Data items
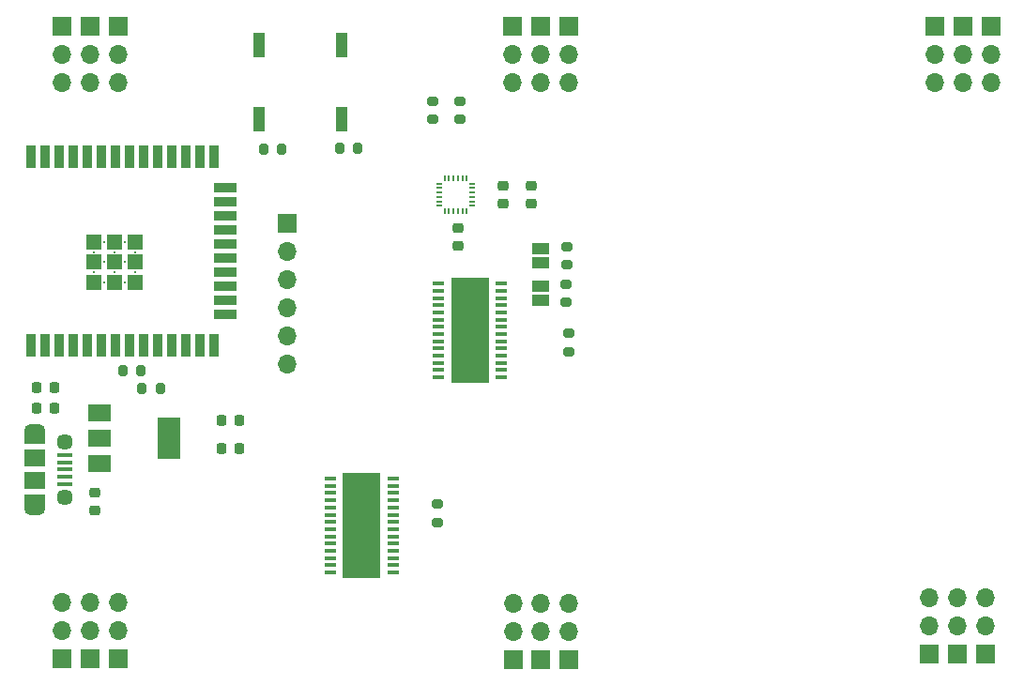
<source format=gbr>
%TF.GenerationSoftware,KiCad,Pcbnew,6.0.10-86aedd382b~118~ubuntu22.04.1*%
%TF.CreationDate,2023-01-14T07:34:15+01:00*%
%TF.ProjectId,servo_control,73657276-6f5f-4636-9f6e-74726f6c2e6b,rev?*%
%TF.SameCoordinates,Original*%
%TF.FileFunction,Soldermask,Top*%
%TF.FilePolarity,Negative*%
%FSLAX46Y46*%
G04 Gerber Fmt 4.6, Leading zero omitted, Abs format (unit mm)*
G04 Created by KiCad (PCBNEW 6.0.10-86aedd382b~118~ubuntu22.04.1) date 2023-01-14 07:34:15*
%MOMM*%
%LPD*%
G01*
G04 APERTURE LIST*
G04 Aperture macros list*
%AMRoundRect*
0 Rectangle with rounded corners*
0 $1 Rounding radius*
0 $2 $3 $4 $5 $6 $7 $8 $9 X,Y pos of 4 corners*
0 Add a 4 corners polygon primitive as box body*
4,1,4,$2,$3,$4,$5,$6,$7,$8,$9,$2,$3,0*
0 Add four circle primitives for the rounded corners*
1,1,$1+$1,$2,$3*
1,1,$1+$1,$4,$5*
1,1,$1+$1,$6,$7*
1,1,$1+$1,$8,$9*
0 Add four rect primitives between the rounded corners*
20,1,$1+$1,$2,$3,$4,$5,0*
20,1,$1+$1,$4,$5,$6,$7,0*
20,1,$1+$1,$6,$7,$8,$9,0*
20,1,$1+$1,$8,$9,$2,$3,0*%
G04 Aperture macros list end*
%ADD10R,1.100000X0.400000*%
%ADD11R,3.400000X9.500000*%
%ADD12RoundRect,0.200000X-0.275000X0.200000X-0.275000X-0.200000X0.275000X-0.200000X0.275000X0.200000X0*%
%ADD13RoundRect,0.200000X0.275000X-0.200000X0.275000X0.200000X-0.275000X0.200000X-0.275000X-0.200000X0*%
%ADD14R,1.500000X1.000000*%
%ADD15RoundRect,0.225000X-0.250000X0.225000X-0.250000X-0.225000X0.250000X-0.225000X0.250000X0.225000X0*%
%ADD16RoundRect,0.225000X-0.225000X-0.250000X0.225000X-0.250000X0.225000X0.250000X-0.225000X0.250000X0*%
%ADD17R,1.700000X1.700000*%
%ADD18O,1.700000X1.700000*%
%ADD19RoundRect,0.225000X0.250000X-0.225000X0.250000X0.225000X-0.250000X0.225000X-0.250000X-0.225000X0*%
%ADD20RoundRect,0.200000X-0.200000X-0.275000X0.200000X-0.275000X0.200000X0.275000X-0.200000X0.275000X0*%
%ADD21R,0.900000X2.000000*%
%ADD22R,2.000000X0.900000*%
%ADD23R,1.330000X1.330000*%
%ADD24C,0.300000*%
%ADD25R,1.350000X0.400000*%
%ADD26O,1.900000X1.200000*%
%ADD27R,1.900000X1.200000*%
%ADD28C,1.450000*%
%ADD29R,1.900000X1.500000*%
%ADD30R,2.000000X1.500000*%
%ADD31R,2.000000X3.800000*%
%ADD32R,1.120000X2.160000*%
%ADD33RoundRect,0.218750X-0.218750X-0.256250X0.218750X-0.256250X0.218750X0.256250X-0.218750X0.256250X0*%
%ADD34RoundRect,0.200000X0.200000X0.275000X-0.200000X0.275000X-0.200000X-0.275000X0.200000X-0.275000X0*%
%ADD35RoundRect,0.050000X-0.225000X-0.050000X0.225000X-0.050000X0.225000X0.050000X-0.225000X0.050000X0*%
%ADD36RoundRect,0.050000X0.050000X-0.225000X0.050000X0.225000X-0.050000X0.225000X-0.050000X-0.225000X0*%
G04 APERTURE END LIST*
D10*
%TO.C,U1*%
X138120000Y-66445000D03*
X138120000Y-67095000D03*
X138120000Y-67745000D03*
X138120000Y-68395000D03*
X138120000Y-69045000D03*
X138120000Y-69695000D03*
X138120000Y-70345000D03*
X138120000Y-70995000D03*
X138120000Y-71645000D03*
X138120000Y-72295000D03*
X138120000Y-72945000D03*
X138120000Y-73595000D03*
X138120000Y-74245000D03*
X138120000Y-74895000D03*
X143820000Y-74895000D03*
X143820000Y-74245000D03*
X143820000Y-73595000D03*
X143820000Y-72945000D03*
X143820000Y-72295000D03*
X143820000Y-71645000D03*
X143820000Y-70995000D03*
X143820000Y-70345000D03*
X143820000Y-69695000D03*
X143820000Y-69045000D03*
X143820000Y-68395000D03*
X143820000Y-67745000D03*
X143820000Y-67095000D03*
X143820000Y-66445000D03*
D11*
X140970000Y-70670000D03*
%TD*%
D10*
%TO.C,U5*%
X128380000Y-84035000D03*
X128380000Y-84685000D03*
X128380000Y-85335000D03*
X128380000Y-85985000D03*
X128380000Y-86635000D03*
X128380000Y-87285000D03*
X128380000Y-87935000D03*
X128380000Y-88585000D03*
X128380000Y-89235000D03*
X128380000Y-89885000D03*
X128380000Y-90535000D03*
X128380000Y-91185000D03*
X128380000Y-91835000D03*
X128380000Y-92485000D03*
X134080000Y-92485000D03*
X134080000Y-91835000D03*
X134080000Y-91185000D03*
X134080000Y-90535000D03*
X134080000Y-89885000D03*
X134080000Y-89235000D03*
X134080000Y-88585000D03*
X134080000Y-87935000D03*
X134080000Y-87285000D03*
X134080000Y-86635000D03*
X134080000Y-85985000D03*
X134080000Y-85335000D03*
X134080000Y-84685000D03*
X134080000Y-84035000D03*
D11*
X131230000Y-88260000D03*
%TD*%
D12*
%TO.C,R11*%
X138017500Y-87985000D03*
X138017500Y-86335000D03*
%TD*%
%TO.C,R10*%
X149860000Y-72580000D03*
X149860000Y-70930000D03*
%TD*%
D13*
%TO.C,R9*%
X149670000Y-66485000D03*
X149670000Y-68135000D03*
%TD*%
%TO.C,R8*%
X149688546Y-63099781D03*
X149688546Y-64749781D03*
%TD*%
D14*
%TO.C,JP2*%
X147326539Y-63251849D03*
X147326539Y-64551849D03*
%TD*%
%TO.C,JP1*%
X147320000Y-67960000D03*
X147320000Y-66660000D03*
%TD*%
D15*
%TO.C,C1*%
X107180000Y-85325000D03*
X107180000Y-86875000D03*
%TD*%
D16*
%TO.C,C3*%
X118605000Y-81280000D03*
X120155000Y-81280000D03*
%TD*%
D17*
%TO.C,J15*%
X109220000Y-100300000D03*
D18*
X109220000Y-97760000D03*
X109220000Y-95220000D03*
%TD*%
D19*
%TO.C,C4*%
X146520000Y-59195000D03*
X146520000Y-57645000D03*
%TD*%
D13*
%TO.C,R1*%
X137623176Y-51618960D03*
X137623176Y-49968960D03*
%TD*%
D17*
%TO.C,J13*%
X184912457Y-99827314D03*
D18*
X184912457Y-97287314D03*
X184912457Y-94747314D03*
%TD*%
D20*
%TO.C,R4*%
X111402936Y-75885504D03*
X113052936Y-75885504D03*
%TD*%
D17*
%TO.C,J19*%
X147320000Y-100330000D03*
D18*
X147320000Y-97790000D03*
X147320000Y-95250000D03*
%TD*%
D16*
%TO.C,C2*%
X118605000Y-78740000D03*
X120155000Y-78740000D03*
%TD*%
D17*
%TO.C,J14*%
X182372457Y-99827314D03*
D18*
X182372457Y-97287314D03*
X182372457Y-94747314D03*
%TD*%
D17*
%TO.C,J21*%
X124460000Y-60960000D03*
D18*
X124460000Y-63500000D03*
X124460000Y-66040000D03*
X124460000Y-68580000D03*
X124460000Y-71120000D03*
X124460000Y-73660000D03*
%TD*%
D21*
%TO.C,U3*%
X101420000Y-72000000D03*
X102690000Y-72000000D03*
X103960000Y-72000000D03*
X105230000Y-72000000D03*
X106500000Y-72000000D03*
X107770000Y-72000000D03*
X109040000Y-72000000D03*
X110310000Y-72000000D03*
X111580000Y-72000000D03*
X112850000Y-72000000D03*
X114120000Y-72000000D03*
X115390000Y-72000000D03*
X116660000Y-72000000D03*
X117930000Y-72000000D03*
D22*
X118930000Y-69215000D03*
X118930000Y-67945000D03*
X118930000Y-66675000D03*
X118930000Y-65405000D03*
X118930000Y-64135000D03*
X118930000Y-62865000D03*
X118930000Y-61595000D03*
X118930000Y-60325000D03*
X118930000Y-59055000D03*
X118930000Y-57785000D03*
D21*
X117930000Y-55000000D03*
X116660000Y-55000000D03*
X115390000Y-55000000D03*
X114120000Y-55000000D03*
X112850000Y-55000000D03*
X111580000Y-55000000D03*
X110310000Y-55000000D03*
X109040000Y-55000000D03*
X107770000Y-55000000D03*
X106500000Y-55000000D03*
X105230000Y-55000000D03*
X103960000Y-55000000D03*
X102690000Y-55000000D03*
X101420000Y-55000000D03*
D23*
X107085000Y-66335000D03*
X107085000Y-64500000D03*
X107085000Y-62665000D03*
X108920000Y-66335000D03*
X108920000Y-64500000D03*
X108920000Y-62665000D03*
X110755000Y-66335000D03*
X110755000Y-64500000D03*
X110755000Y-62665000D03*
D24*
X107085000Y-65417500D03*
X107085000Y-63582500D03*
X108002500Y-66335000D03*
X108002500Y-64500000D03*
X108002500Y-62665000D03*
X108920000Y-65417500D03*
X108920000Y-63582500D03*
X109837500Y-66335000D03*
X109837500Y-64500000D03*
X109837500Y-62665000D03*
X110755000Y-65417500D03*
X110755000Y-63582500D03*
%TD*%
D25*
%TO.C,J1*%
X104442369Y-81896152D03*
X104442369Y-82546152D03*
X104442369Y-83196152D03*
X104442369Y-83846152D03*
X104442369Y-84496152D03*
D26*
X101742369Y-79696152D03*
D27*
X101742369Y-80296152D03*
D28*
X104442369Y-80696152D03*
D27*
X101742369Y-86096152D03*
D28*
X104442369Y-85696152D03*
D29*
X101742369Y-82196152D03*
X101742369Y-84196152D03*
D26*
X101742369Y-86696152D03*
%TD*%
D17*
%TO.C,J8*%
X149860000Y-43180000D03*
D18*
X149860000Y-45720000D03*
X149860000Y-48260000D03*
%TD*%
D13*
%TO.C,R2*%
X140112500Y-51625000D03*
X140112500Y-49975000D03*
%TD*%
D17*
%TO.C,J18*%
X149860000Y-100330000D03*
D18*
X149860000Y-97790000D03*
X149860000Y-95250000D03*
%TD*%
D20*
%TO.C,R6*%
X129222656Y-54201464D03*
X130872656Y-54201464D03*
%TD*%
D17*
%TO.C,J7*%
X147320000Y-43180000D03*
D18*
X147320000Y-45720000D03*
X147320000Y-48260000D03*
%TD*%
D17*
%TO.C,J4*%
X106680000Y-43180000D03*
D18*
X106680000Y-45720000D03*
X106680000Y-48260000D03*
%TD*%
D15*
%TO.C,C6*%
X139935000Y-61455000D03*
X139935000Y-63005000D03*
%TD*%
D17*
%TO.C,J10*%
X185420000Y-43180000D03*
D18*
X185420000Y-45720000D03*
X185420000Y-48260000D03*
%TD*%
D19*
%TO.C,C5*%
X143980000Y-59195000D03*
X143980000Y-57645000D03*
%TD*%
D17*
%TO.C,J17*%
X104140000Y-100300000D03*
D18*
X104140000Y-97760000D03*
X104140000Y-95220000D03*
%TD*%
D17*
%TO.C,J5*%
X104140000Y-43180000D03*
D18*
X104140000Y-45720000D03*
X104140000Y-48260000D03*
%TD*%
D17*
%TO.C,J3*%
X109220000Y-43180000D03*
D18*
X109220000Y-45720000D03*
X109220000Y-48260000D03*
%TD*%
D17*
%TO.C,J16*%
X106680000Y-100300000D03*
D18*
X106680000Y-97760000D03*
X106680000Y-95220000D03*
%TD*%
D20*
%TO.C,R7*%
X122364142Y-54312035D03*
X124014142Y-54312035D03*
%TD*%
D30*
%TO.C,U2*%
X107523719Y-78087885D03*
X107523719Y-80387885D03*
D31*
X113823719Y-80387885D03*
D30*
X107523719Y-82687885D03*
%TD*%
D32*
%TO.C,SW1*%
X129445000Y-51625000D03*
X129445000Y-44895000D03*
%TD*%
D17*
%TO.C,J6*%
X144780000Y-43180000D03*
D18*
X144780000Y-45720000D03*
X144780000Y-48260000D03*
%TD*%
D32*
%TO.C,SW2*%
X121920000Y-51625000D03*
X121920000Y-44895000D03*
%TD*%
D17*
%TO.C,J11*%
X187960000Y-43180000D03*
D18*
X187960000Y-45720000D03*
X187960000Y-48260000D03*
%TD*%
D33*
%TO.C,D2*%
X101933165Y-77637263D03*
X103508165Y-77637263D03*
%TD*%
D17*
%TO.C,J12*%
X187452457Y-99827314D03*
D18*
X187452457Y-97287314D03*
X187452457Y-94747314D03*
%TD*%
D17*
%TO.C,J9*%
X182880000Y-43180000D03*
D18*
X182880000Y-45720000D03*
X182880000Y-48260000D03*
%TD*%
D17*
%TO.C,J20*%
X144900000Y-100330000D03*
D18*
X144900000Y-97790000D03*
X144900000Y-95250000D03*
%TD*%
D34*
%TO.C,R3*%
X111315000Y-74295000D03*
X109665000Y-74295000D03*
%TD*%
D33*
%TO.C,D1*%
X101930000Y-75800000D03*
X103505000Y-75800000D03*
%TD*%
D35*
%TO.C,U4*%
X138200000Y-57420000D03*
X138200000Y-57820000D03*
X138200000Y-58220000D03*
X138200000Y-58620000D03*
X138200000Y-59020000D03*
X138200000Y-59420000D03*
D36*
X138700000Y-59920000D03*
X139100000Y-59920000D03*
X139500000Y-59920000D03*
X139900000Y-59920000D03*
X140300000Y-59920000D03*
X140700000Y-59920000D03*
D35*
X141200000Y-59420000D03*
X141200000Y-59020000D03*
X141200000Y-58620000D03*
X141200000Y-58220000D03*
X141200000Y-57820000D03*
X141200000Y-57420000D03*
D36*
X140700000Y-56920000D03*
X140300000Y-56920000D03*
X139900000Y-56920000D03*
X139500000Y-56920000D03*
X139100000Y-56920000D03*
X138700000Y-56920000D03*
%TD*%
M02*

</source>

* Directions *
Every line above with the string "format" in it should be copied into the answer.

* Solution to this task *
<source format=gbr>
G04 Gerber Fmt 4.6, Leading zero omitted, Abs format (unit mm)*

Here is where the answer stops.